Saturday, 20 December 2008

  • Love one another


    I’ve heard it said that, for a "belief system" that teaches "Love one another," Christianity is the most narrow-minded religion there is. Many nonChristians see people who wear the Christian label as being exclusionary. Unless you enjoy their entertainment, agree with their politics, shop where they shop, read their books, have sex only with your spouse, you can’t in good conscious call yourself a Christian. After all, you don’t want to do anything that could be misconstrued as consorting with the enemy.

    Enemy?


    If someone listens to Madonna, is a registered Democrat, buys their kids’ school clothes at Wal-Mart, read “Harry Potter”, or “lived together in sin”, they’re “of the enemy” and should be shunned from our congregations. If you’re not “for” Jesus, you’re “against” him. There can’t be any grey area, right?


    Thank God most Christians I know do not believe that way. If all Christians did, then yes, Christianity would be the narrow-minded religion that some repute it to be, and the love of Jesus would be only for those who obeyed his commandments.


    “Love one another. As I have loved you, so you must love one another.” That is the command that Jesus gave his disciples at the Last Supper (John 13:34).

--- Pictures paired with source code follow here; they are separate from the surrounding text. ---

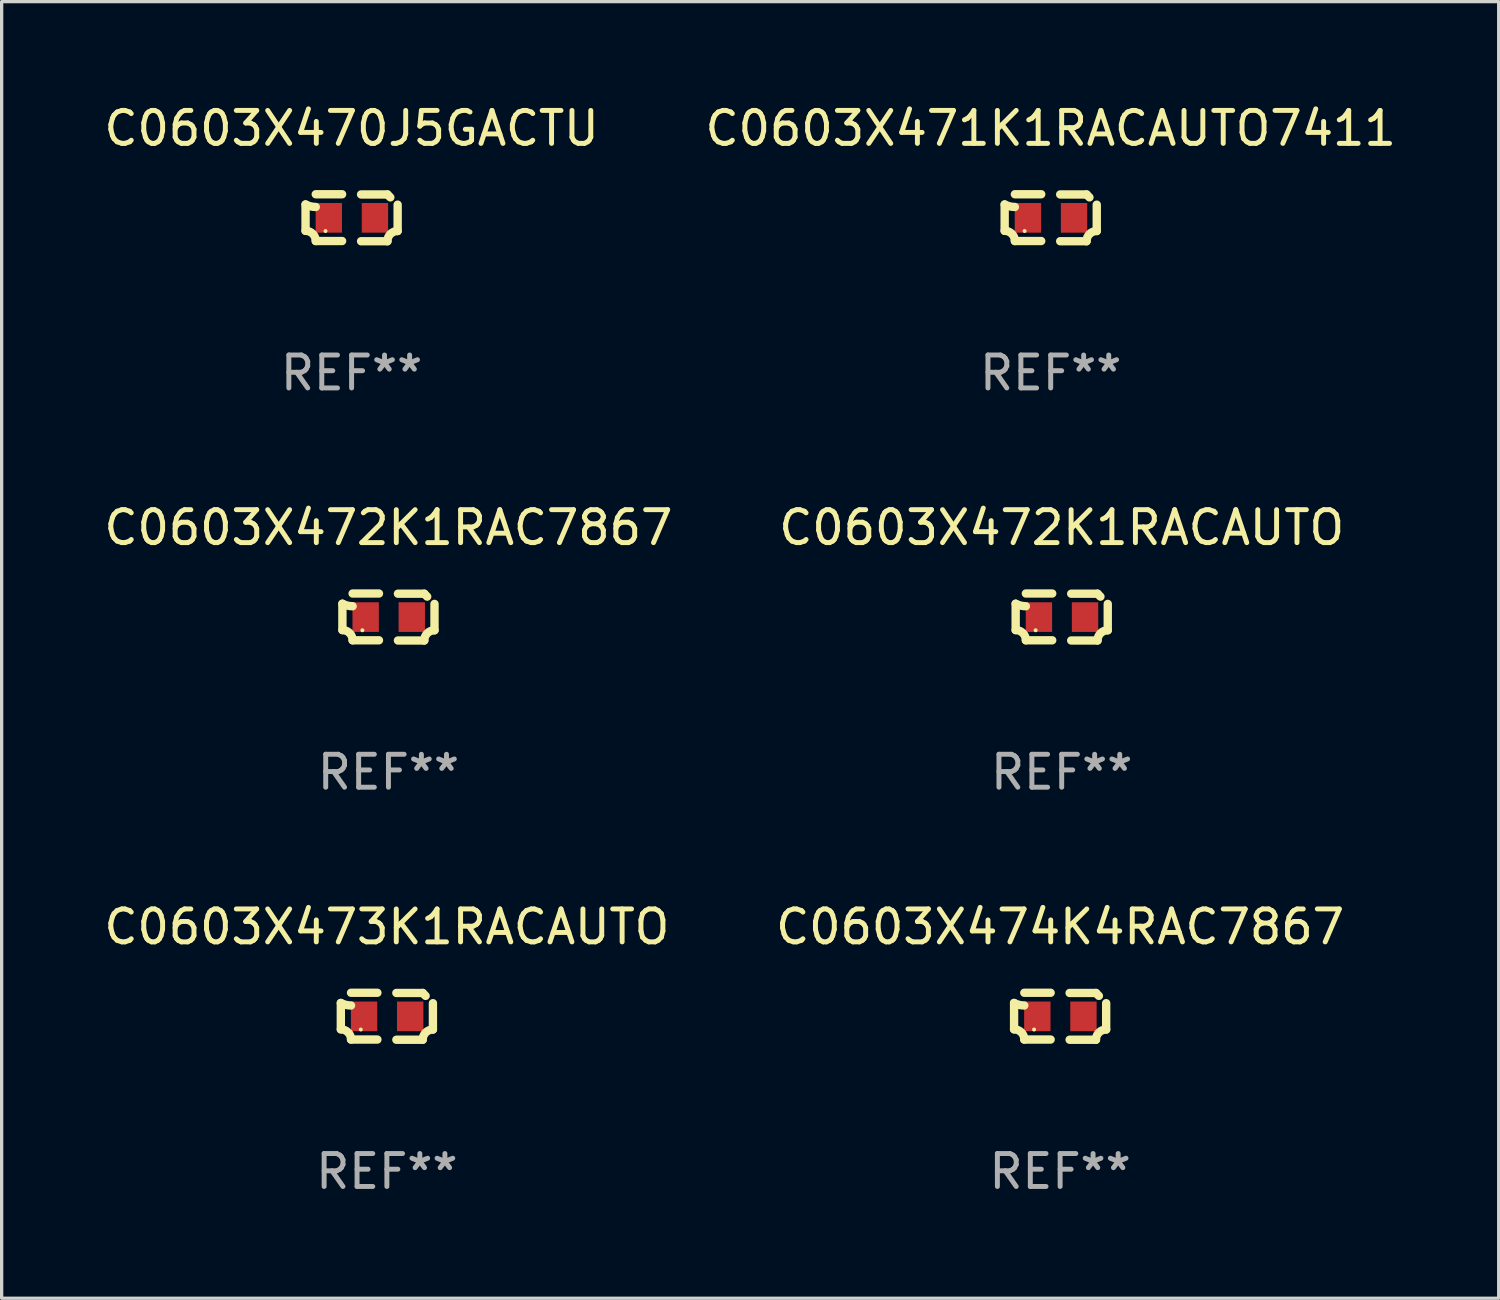
<source format=kicad_pcb>
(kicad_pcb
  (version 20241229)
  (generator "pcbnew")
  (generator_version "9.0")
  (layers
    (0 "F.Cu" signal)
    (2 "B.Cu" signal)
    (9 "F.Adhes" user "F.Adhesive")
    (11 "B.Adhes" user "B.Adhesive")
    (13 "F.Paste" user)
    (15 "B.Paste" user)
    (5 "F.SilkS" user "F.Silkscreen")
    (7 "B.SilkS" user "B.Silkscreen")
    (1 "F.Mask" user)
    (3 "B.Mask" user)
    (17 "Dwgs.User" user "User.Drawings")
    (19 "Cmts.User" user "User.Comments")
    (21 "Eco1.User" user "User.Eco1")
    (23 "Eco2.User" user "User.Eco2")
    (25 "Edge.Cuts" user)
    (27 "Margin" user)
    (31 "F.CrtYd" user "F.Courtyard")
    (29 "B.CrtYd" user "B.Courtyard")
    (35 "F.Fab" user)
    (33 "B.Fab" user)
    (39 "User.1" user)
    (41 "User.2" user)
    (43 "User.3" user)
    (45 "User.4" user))
  (footprint "C0603X470J5GACTU"
    (layer "F.Cu")
    (at 7.625 3.561)
    (property "Reference" "C0603X470J5GACTU" (at 0 -2.713 0) (layer "F.SilkS") (effects (font (size 1 1) (thickness 0.15))))
    (attr through_hole)
    (fp_line (start -1.398 -0.403) (end -1.398 0.397) (stroke (width 0.254) (type solid)) (layer "F.SilkS"))
    (fp_line (start -0.288 -0.713) (end -1.088 -0.713) (stroke (width 0.254) (type solid)) (layer "F.SilkS"))
    (fp_line (start -0.288 0.707) (end -1.088 0.707) (stroke (width 0.254) (type solid)) (layer "F.SilkS"))
    (fp_line (start 0.288 -0.707) (end 1.088 -0.707) (stroke (width 0.254) (type solid)) (layer "F.SilkS"))
    (fp_line (start 0.288 0.713) (end 1.088 0.713) (stroke (width 0.254) (type solid)) (layer "F.SilkS"))
    (fp_line (start 1.398 -0.397) (end 1.398 0.403) (stroke (width 0.254) (type solid)) (layer "F.SilkS"))
    (fp_arc (start -1.397789 0.397066) (mid -1.178701 0.487826) (end -1.08796 0.706922) (stroke (width 0.254001) (type solid)) (layer "F.SilkS"))
    (fp_arc (start -1.08796 -0.327176) (mid -1.247436 -0.346384) (end -1.39779 -0.402908) (stroke (width 0.254001) (type solid)) (layer "F.SilkS"))
    (fp_arc (start 1.087909 0.712738) (mid 1.178656 0.493655) (end 1.397739 0.402908) (stroke (width 0.254001) (type solid)) (layer "F.SilkS"))
    (fp_arc (start 1.175925 -0.618926) (mid 1.131917 -0.662923) (end 1.08791 -0.706922) (stroke (width 0.254001) (type solid)) (layer "F.SilkS"))
    (fp_circle (center -0.792 0.403) (end -0.762 0.403) (stroke (width 0.06) (type solid)) (fill no) (layer "F.SilkS"))
    (fp_text user "REF**" (at 0 4.713 0) (layer "F.Fab") (effects (font (size 1 1) (thickness 0.15))))
    (pad "1" smd rect (at -0.692 0.003) (size 0.8 0.9) (layers "F.Cu" "F.Mask" "F.Paste"))
    (pad "2" smd rect (at 0.708 0.003) (size 0.8 0.9) (layers "F.Cu" "F.Mask" "F.Paste")))
  (footprint "C0603X472K1RACAUTO"
    (layer "F.Cu")
    (at 29.185 15.683)
    (property "Reference" "C0603X472K1RACAUTO" (at 0 -2.713 0) (layer "F.SilkS") (effects (font (size 1 1) (thickness 0.15))))
    (attr through_hole)
    (fp_line (start -1.398 -0.403) (end -1.398 0.397) (stroke (width 0.254) (type solid)) (layer "F.SilkS"))
    (fp_line (start -0.288 -0.713) (end -1.088 -0.713) (stroke (width 0.254) (type solid)) (layer "F.SilkS"))
    (fp_line (start -0.288 0.707) (end -1.088 0.707) (stroke (width 0.254) (type solid)) (layer "F.SilkS"))
    (fp_line (start 0.288 -0.707) (end 1.088 -0.707) (stroke (width 0.254) (type solid)) (layer "F.SilkS"))
    (fp_line (start 0.288 0.713) (end 1.088 0.713) (stroke (width 0.254) (type solid)) (layer "F.SilkS"))
    (fp_line (start 1.398 -0.397) (end 1.398 0.403) (stroke (width 0.254) (type solid)) (layer "F.SilkS"))
    (fp_arc (start -1.397789 0.397066) (mid -1.178701 0.487826) (end -1.08796 0.706922) (stroke (width 0.254001) (type solid)) (layer "F.SilkS"))
    (fp_arc (start -1.08796 -0.327176) (mid -1.247436 -0.346384) (end -1.39779 -0.402908) (stroke (width 0.254001) (type solid)) (layer "F.SilkS"))
    (fp_arc (start 1.087909 0.712738) (mid 1.178656 0.493655) (end 1.397739 0.402908) (stroke (width 0.254001) (type solid)) (layer "F.SilkS"))
    (fp_arc (start 1.175925 -0.618926) (mid 1.131917 -0.662923) (end 1.08791 -0.706922) (stroke (width 0.254001) (type solid)) (layer "F.SilkS"))
    (fp_circle (center -0.792 0.403) (end -0.762 0.403) (stroke (width 0.06) (type solid)) (fill no) (layer "F.SilkS"))
    (fp_text user "REF**" (at 0 4.713 0) (layer "F.Fab") (effects (font (size 1 1) (thickness 0.15))))
    (pad "1" smd rect (at -0.692 0.003) (size 0.8 0.9) (layers "F.Cu" "F.Mask" "F.Paste"))
    (pad "2" smd rect (at 0.708 0.003) (size 0.8 0.9) (layers "F.Cu" "F.Mask" "F.Paste")))
  (footprint "C0603X474K4RAC7867"
    (layer "F.Cu")
    (at 29.137 27.805)
    (property "Reference" "C0603X474K4RAC7867" (at 0 -2.713 0) (layer "F.SilkS") (effects (font (size 1 1) (thickness 0.15))))
    (attr through_hole)
    (fp_line (start -1.398 -0.403) (end -1.398 0.397) (stroke (width 0.254) (type solid)) (layer "F.SilkS"))
    (fp_line (start -0.288 -0.713) (end -1.088 -0.713) (stroke (width 0.254) (type solid)) (layer "F.SilkS"))
    (fp_line (start -0.288 0.707) (end -1.088 0.707) (stroke (width 0.254) (type solid)) (layer "F.SilkS"))
    (fp_line (start 0.288 -0.707) (end 1.088 -0.707) (stroke (width 0.254) (type solid)) (layer "F.SilkS"))
    (fp_line (start 0.288 0.713) (end 1.088 0.713) (stroke (width 0.254) (type solid)) (layer "F.SilkS"))
    (fp_line (start 1.398 -0.397) (end 1.398 0.403) (stroke (width 0.254) (type solid)) (layer "F.SilkS"))
    (fp_arc (start -1.397789 0.397066) (mid -1.178701 0.487826) (end -1.08796 0.706922) (stroke (width 0.254001) (type solid)) (layer "F.SilkS"))
    (fp_arc (start -1.08796 -0.327176) (mid -1.247436 -0.346384) (end -1.39779 -0.402908) (stroke (width 0.254001) (type solid)) (layer "F.SilkS"))
    (fp_arc (start 1.087909 0.712738) (mid 1.178656 0.493655) (end 1.397739 0.402908) (stroke (width 0.254001) (type solid)) (layer "F.SilkS"))
    (fp_arc (start 1.175925 -0.618926) (mid 1.131917 -0.662923) (end 1.08791 -0.706922) (stroke (width 0.254001) (type solid)) (layer "F.SilkS"))
    (fp_circle (center -0.792 0.403) (end -0.762 0.403) (stroke (width 0.06) (type solid)) (fill no) (layer "F.SilkS"))
    (fp_text user "REF**" (at 0 4.713 0) (layer "F.Fab") (effects (font (size 1 1) (thickness 0.15))))
    (pad "1" smd rect (at -0.692 0.003) (size 0.8 0.9) (layers "F.Cu" "F.Mask" "F.Paste"))
    (pad "2" smd rect (at 0.708 0.003) (size 0.8 0.9) (layers "F.Cu" "F.Mask" "F.Paste")))
  (footprint "C0603X471K1RACAUTO7411"
    (layer "F.Cu")
    (at 28.851 3.561)
    (property "Reference" "C0603X471K1RACAUTO7411" (at 0 -2.713 0) (layer "F.SilkS") (effects (font (size 1 1) (thickness 0.15))))
    (attr through_hole)
    (fp_line (start -1.398 -0.403) (end -1.398 0.397) (stroke (width 0.254) (type solid)) (layer "F.SilkS"))
    (fp_line (start -0.288 -0.713) (end -1.088 -0.713) (stroke (width 0.254) (type solid)) (layer "F.SilkS"))
    (fp_line (start -0.288 0.707) (end -1.088 0.707) (stroke (width 0.254) (type solid)) (layer "F.SilkS"))
    (fp_line (start 0.288 -0.707) (end 1.088 -0.707) (stroke (width 0.254) (type solid)) (layer "F.SilkS"))
    (fp_line (start 0.288 0.713) (end 1.088 0.713) (stroke (width 0.254) (type solid)) (layer "F.SilkS"))
    (fp_line (start 1.398 -0.397) (end 1.398 0.403) (stroke (width 0.254) (type solid)) (layer "F.SilkS"))
    (fp_arc (start -1.397789 0.397066) (mid -1.178701 0.487826) (end -1.08796 0.706922) (stroke (width 0.254001) (type solid)) (layer "F.SilkS"))
    (fp_arc (start -1.08796 -0.327176) (mid -1.247436 -0.346384) (end -1.39779 -0.402908) (stroke (width 0.254001) (type solid)) (layer "F.SilkS"))
    (fp_arc (start 1.087909 0.712738) (mid 1.178656 0.493655) (end 1.397739 0.402908) (stroke (width 0.254001) (type solid)) (layer "F.SilkS"))
    (fp_arc (start 1.175925 -0.618926) (mid 1.131917 -0.662923) (end 1.08791 -0.706922) (stroke (width 0.254001) (type solid)) (layer "F.SilkS"))
    (fp_circle (center -0.792 0.403) (end -0.762 0.403) (stroke (width 0.06) (type solid)) (fill no) (layer "F.SilkS"))
    (fp_text user "REF**" (at 0 4.713 0) (layer "F.Fab") (effects (font (size 1 1) (thickness 0.15))))
    (pad "1" smd rect (at -0.692 0.003) (size 0.8 0.9) (layers "F.Cu" "F.Mask" "F.Paste"))
    (pad "2" smd rect (at 0.708 0.003) (size 0.8 0.9) (layers "F.Cu" "F.Mask" "F.Paste")))
  (footprint "C0603X472K1RAC7867"
    (layer "F.Cu")
    (at 8.744 15.683)
    (property "Reference" "C0603X472K1RAC7867" (at 0 -2.713 0) (layer "F.SilkS") (effects (font (size 1 1) (thickness 0.15))))
    (attr through_hole)
    (fp_line (start -1.398 -0.403) (end -1.398 0.397) (stroke (width 0.254) (type solid)) (layer "F.SilkS"))
    (fp_line (start -0.288 -0.713) (end -1.088 -0.713) (stroke (width 0.254) (type solid)) (layer "F.SilkS"))
    (fp_line (start -0.288 0.707) (end -1.088 0.707) (stroke (width 0.254) (type solid)) (layer "F.SilkS"))
    (fp_line (start 0.288 -0.707) (end 1.088 -0.707) (stroke (width 0.254) (type solid)) (layer "F.SilkS"))
    (fp_line (start 0.288 0.713) (end 1.088 0.713) (stroke (width 0.254) (type solid)) (layer "F.SilkS"))
    (fp_line (start 1.398 -0.397) (end 1.398 0.403) (stroke (width 0.254) (type solid)) (layer "F.SilkS"))
    (fp_arc (start -1.397789 0.397066) (mid -1.178701 0.487826) (end -1.08796 0.706922) (stroke (width 0.254001) (type solid)) (layer "F.SilkS"))
    (fp_arc (start -1.08796 -0.327176) (mid -1.247436 -0.346384) (end -1.39779 -0.402908) (stroke (width 0.254001) (type solid)) (layer "F.SilkS"))
    (fp_arc (start 1.087909 0.712738) (mid 1.178656 0.493655) (end 1.397739 0.402908) (stroke (width 0.254001) (type solid)) (layer "F.SilkS"))
    (fp_arc (start 1.175925 -0.618926) (mid 1.131917 -0.662923) (end 1.08791 -0.706922) (stroke (width 0.254001) (type solid)) (layer "F.SilkS"))
    (fp_circle (center -0.792 0.403) (end -0.762 0.403) (stroke (width 0.06) (type solid)) (fill no) (layer "F.SilkS"))
    (fp_text user "REF**" (at 0 4.713 0) (layer "F.Fab") (effects (font (size 1 1) (thickness 0.15))))
    (pad "1" smd rect (at -0.692 0.003) (size 0.8 0.9) (layers "F.Cu" "F.Mask" "F.Paste"))
    (pad "2" smd rect (at 0.708 0.003) (size 0.8 0.9) (layers "F.Cu" "F.Mask" "F.Paste")))
  (footprint "C0603X473K1RACAUTO"
    (layer "F.Cu")
    (at 8.696 27.805)
    (property "Reference" "C0603X473K1RACAUTO" (at 0 -2.713 0) (layer "F.SilkS") (effects (font (size 1 1) (thickness 0.15))))
    (attr through_hole)
    (fp_line (start -1.398 -0.403) (end -1.398 0.397) (stroke (width 0.254) (type solid)) (layer "F.SilkS"))
    (fp_line (start -0.288 -0.713) (end -1.088 -0.713) (stroke (width 0.254) (type solid)) (layer "F.SilkS"))
    (fp_line (start -0.288 0.707) (end -1.088 0.707) (stroke (width 0.254) (type solid)) (layer "F.SilkS"))
    (fp_line (start 0.288 -0.707) (end 1.088 -0.707) (stroke (width 0.254) (type solid)) (layer "F.SilkS"))
    (fp_line (start 0.288 0.713) (end 1.088 0.713) (stroke (width 0.254) (type solid)) (layer "F.SilkS"))
    (fp_line (start 1.398 -0.397) (end 1.398 0.403) (stroke (width 0.254) (type solid)) (layer "F.SilkS"))
    (fp_arc (start -1.397789 0.397066) (mid -1.178701 0.487826) (end -1.08796 0.706922) (stroke (width 0.254001) (type solid)) (layer "F.SilkS"))
    (fp_arc (start -1.08796 -0.327176) (mid -1.247436 -0.346384) (end -1.39779 -0.402908) (stroke (width 0.254001) (type solid)) (layer "F.SilkS"))
    (fp_arc (start 1.087909 0.712738) (mid 1.178656 0.493655) (end 1.397739 0.402908) (stroke (width 0.254001) (type solid)) (layer "F.SilkS"))
    (fp_arc (start 1.175925 -0.618926) (mid 1.131917 -0.662923) (end 1.08791 -0.706922) (stroke (width 0.254001) (type solid)) (layer "F.SilkS"))
    (fp_circle (center -0.792 0.403) (end -0.762 0.403) (stroke (width 0.06) (type solid)) (fill no) (layer "F.SilkS"))
    (fp_text user "REF**" (at 0 4.713 0) (layer "F.Fab") (effects (font (size 1 1) (thickness 0.15))))
    (pad "1" smd rect (at -0.692 0.003) (size 0.8 0.9) (layers "F.Cu" "F.Mask" "F.Paste"))
    (pad "2" smd rect (at 0.708 0.003) (size 0.8 0.9) (layers "F.Cu" "F.Mask" "F.Paste")))
  (gr_rect
    (start -3 -3)
    (end 42.452 36.366)
    (stroke (width 0.1) (type default))
    (fill no)
    (layer "Edge.Cuts")))
</source>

    Jesus was not choosy in whom he loved. Rich and poor. Healthy and sick. The good, the bad, and the ugly. Being human means we are not perfect people. Not everything we do is the right thing, and love does not mean we accept what is wrong. Not everyone was lovable, yet he loved them anyway. He comforted the challenged, and challenged the comfortable, hoping to leave those he encountered more blessed than they were before.


    Perhaps we should do the same. This is how everyone will recognize that we are Jesus’ disciples—when they see the love we have for each other.